Typical scenarios for per-file personalization: a management UI configures separators or V threshold individually for a certain file; in the future, upload APIs may also accept overrides in form / hint.

Compatibility for not passing file_paths: the core APIs insert / ainsert / apipeline_enqueue_documents still support invocations without file_paths; the file_path of such documents is saved as unknown_source, does not participate in filename dedup, and the document ID continues to be generated from text content.

For apipeline_enqueue_documents's own concurrency constraints (last-line guard, from_scan=True bypass), see the entry-point behavior table in §6.2.

8.5 ainsert(split_by_character=…, split_by_character_only=…)

LightRAG.ainsert(split_by_character=…, split_by_character_only=…) runtime parameters are overridden into chunk_options.fixed_token by resolve_chunk_options at enqueue time:

  • A non-None split_by_character overrides the env default;
  • split_by_character_only=True overrides (False is the signature default, indistinguishable from "not specified", so the env default wins).

Only effective for the F strategy; other strategies' sub-dictionaries are unaffected.

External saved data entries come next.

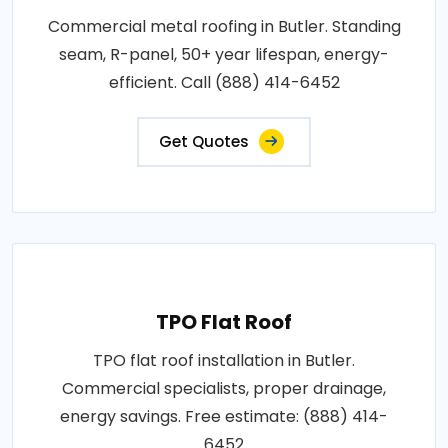
Commercial metal roofing in Butler. Standing
seam, R-panel, 50+ year lifespan, energy-
efficient. Call (888) 414-6452
Get Quotes
TPO Flat Roof
TPO flat roof installation in Butler.
Commercial specialists, proper drainage,
energy savings. Free estimate: (888) 414-
6452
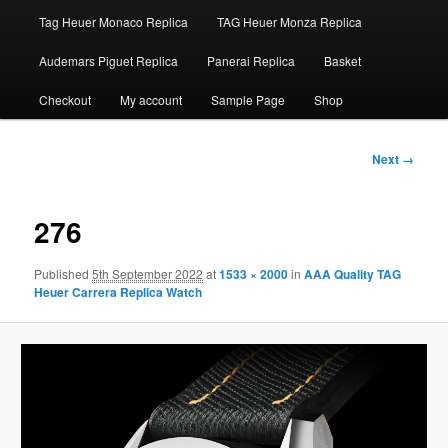
Tag Heuer Monaco Replica
TAG Heuer Monza Replica
Audemars Piguet Replica
Panerai Replica
Basket
Checkout
My account
Sample Page
Shop
Image
Next →
navigation
276
Published
5th September 2022
at
1533 × 2000
in
AAA Quality TAG
Heuer Carrera Replica Watch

8.6 Removed SDK Parameter: reprocess_existing_non_processed

The legacy apipeline_enqueue_documents behavior of reprocess_existing_non_processed=True would directly delete non-PROCESSED old records and rebuild them during scan, which conflicts with the rules in §5 / §6; it has been entirely removed. Replacement paths:

  • Automatic resume: scan handles same-named files per the classification rules in §6.4 (archive / resume / delete stub then re-enqueue), uniformly picked up by the resume rules in §7 inside the processing loop.
  • Forced refresh: first call /documents/{doc_id} to delete the old document, then upload the same-named new file.